[OG9, amdgcn,committed] Fix relocations with multiple devices

classic Classic list List threaded Threaded
1 message Options
Reply | Threaded
Open this post in threaded view
|

[OG9, amdgcn,committed] Fix relocations with multiple devices

Andrew Stubbs-4
This patches fixes a bug in which the relocations would not get fixed up
if the same kernel was loaded to more than one device.

There was a race condition if the loads occurred in parallel, but
basically the first device would get loaded correctly, and the second
would get no relocations at all.

This fix uses an unassigned section type, rather than changing SHT_RELA
to SHT_NOTE, so that we can still recognise it, but have the HSA runtime
ignore the section.

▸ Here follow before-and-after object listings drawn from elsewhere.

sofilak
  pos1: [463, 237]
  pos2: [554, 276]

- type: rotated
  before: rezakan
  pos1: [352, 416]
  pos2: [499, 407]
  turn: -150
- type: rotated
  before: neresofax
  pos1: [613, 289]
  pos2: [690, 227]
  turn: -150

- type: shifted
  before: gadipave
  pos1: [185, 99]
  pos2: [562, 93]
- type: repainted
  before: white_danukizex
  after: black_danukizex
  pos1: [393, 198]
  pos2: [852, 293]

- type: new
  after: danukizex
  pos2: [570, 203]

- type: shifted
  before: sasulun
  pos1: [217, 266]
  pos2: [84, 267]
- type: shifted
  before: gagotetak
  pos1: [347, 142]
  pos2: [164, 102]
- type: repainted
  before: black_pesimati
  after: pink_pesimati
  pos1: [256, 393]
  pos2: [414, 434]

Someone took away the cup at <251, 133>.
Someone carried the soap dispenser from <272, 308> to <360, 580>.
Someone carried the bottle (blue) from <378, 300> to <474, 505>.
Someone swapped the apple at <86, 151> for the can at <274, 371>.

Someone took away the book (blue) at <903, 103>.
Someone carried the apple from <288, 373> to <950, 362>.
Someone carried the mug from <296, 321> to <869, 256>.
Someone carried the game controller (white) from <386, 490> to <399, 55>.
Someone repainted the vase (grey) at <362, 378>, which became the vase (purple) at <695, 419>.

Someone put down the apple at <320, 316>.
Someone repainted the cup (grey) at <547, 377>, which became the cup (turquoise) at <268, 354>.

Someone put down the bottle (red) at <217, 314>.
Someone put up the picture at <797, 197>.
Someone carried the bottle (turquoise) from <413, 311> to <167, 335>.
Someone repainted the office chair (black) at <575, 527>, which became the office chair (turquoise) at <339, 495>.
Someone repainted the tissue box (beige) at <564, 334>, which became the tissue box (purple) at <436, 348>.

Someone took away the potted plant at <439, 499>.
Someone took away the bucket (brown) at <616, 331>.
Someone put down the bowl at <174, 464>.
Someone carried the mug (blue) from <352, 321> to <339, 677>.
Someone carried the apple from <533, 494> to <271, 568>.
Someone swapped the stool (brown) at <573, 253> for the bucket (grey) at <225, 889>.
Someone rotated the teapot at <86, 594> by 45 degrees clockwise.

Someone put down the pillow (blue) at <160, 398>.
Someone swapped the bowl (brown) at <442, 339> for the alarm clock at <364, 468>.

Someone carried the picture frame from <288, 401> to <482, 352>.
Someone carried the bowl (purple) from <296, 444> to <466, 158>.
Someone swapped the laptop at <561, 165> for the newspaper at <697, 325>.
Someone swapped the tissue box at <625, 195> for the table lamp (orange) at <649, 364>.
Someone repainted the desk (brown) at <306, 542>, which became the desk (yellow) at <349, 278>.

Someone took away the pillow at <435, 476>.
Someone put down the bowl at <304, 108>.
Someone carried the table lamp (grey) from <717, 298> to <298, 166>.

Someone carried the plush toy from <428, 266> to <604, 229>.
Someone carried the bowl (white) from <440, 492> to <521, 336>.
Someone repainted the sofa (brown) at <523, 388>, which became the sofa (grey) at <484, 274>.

In theory this is less future-proof because the
unassigned section type could become assigned, but it is at least
re-entrant. An alternative would be to copy the entire image before
modifying it, each time it is loaded.

Andrew

Fix relocations with multiple devices.

2019-09-10  Andrew Stubbs  <[hidden email]>

        libgomp/
        * plugin/plugin-gcn.c (obstack_chunk_alloc): Delete.
        (obstack_chunk_free): Delete.
        (obstack.h): Remove include.
        (create_and_finalize_hsa_program): Remove all unmodified_sections_os
        and use sections directly from the issue.
        Use "or 0x80" instead of SHT_NOTE to hide relocations, and then
        simply recognise that ourselves.

diff --git a/libgomp/plugin/plugin-gcn.c b/libgomp/plugin/plugin-gcn.c
index 2d46a876e6c..6c00c81b588 100644
--- a/libgomp/plugin/plugin-gcn.c
+++ b/libgomp/plugin/plugin-gcn.c
@@ -44,10 +44,6 @@
 #include "oacc-int.h"
 #include <assert.h>
 
-#define obstack_chunk_alloc GOMP_PLUGIN_malloc
-#define obstack_chunk_free free
-#include "obstack.h"
-
 /* These probably won't be in elf.h for a while.  */
 #define R_AMDGPU_NONE 0
 #define R_AMDGPU_ABS32_LO 1 /* (S + A) & 0xFFFFFFFF  */
@@ -1952,9 +1948,6 @@ create_and_finalize_hsa_program (struct agent_info *agent)
       goto fail;
     }
 
-  struct obstack unmodified_sections_os;
-  obstack_init (&unmodified_sections_os);
-
   /* Load any GCN modules.  */
   struct module_info *module = agent->module;
   if (module)
@@ -1965,16 +1958,13 @@ create_and_finalize_hsa_program (struct agent_info *agent)
  Keep a copy of the unmodified section headers to use later.  */
       Elf64_Shdr *image_sections = (Elf64_Shdr *)((char *)image
   + image->e_shoff);
-      Elf64_Shdr *sections = malloc (sizeof (Elf64_Shdr) * image->e_shnum);
-      memcpy (sections, image_sections, sizeof (Elf64_Shdr) * image->e_shnum);
       for (int i = image->e_shnum - 1; i >= 0; i--)
  {
   if (image_sections[i].sh_type == SHT_RELA
       || image_sections[i].sh_type == SHT_REL)
     /* Change section type to something harmless.  */
-    image_sections[i].sh_type = SHT_NOTE;
+    image_sections[i].sh_type |= 0x80;
  }
-      obstack_ptr_grow (&unmodified_sections_os, sections);
 
       hsa_code_object_t co = { 0 };
       status = hsa_fns.hsa_code_object_deserialize_fn
@@ -2020,7 +2010,6 @@ create_and_finalize_hsa_program (struct agent_info *agent)
  }
 
     }
-  Elf64_Shdr **unmodified_sections = obstack_finish (&unmodified_sections_os);
 
   if (debug)
     dump_executable_symbols (agent->executable);
@@ -2032,12 +2021,11 @@ create_and_finalize_hsa_program (struct agent_info *agent)
       goto fail;
     }
 
-  int s = 0;
   if (agent->module)
     {
       struct module_info *module = agent->module;
       Elf64_Ehdr *image = (Elf64_Ehdr *)module->image_desc->gcn_image->image;
-      Elf64_Shdr *sections = unmodified_sections[s++];
+      Elf64_Shdr *sections = (Elf64_Shdr *)((char *)image + image->e_shoff);
 
       Elf64_Addr load_offset;
       if (!find_load_offset (&load_offset, agent, module, image, sections))
@@ -2070,7 +2058,7 @@ create_and_finalize_hsa_program (struct agent_info *agent)
       /* Fix up relocations.  */
       for (int i = 0; i < image->e_shnum; i++)
  {
-  if (sections[i].sh_type == SHT_RELA)
+  if (sections[i].sh_type == (SHT_RELA | 0x80))
     for (size_t offset = 0;
  offset < sections[i].sh_size;
  offset += sections[i].sh_entsize)
@@ -2153,10 +2141,7 @@ create_and_finalize_hsa_program (struct agent_info *agent)
  reloc_count++;
       }
  }
-
-      free (sections);
     }
-  obstack_free (&unmodified_sections_os, NULL);
 
   HSA_DEBUG ("Loaded GCN kernels to device %d (%d relocations)\n",
      agent->device_id, reloc_count);